W przypadku średnich mieszkań łączne opłaty przekraczają 3,5 tys. zł, a w przypadku mieszkań dużych – 4 tys. zł. Niespecjalnie pocieszający jest fakt, że jeszcze drożej jest w Warszawie, Wrocławiu i Gdańsku. W stolicy najem mieszkania 30 m kw. kosztuje już – bez opłat licznikowych i administracyjnych - 2 571 zł, we Wrocławiu 2 471 zł, a w Gdańsku 2 400 zł. Najniższe stawki odnotowano w Częstochowie i Sosnowcu (1380), Toruniu (1577) , Bydgoszczy (1677) i Katowicach (1600).

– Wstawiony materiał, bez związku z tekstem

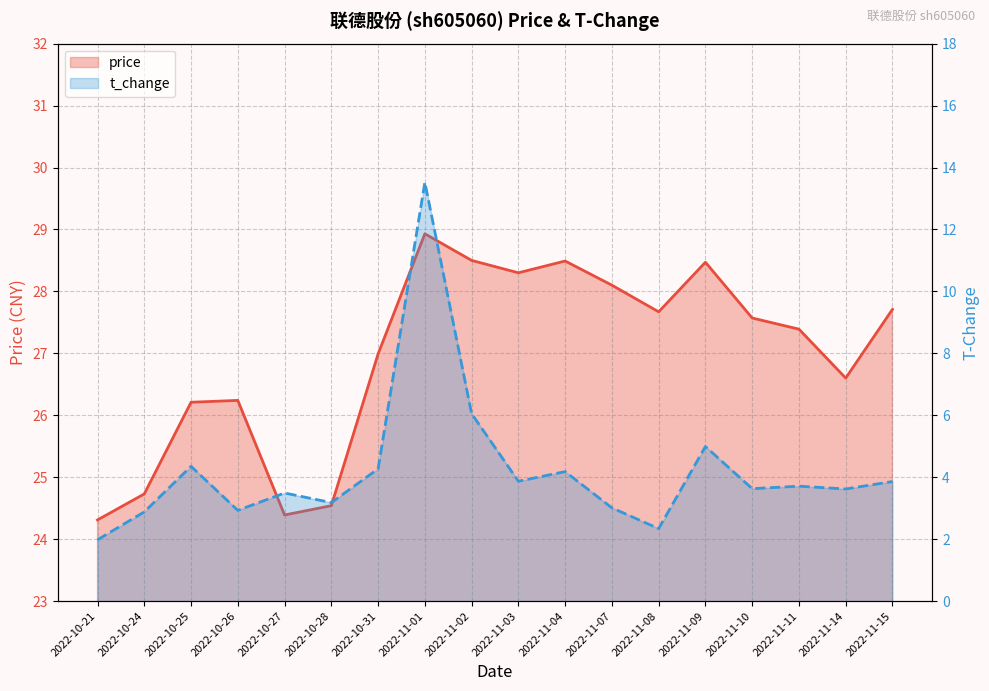

Reading left to right, transcribe all the data shown in this chart.

price: 24.3	24.7	26.2	26.2	24.4	24.5	27.0	28.9	28.5	28.3	28.5	28.1	27.7	28.5	27.6	27.4	26.6	27.7
t_change: 2.0	2.9	4.3	2.9	3.5	3.2	4.3	13.5	6.0	3.9	4.2	3.0	2.3	5.0	3.6	3.7	3.6	3.9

Ponieważ stawki najmu rosną, a ceny samych mieszkań stoją w miejscu lub nawet lekko spadają, coraz bardziej opłaca się inwestować w lokale na wynajem, szczególnie te najmniejsze – i najbardziej rozchwytywane. Dla lokali do 35 m kw.. średnia rentowość w Polsce wynosi 5,9 proc. netto, co odpowiada zyskowności lokaty bankowej z oprocentowaniem 7,29 proc. W niektórych miastach zyskowność wynosi nawet 6,69 proc. netto, co jest odpowiednikiem lokaty na 8,26 proc W Krakowie inwestycja w małe mieszkanie powinna dać właścicielowi 5,5 proc. zysku netto (odpowiednik lokaty bankowej na 6,7 proc.). W przypadku mieszkań średnich jest to dziś 5,1 proc. netto (6,3 proc. na lokacie), a dużych – 4,5 proc. (5,5 proc. na lokacie).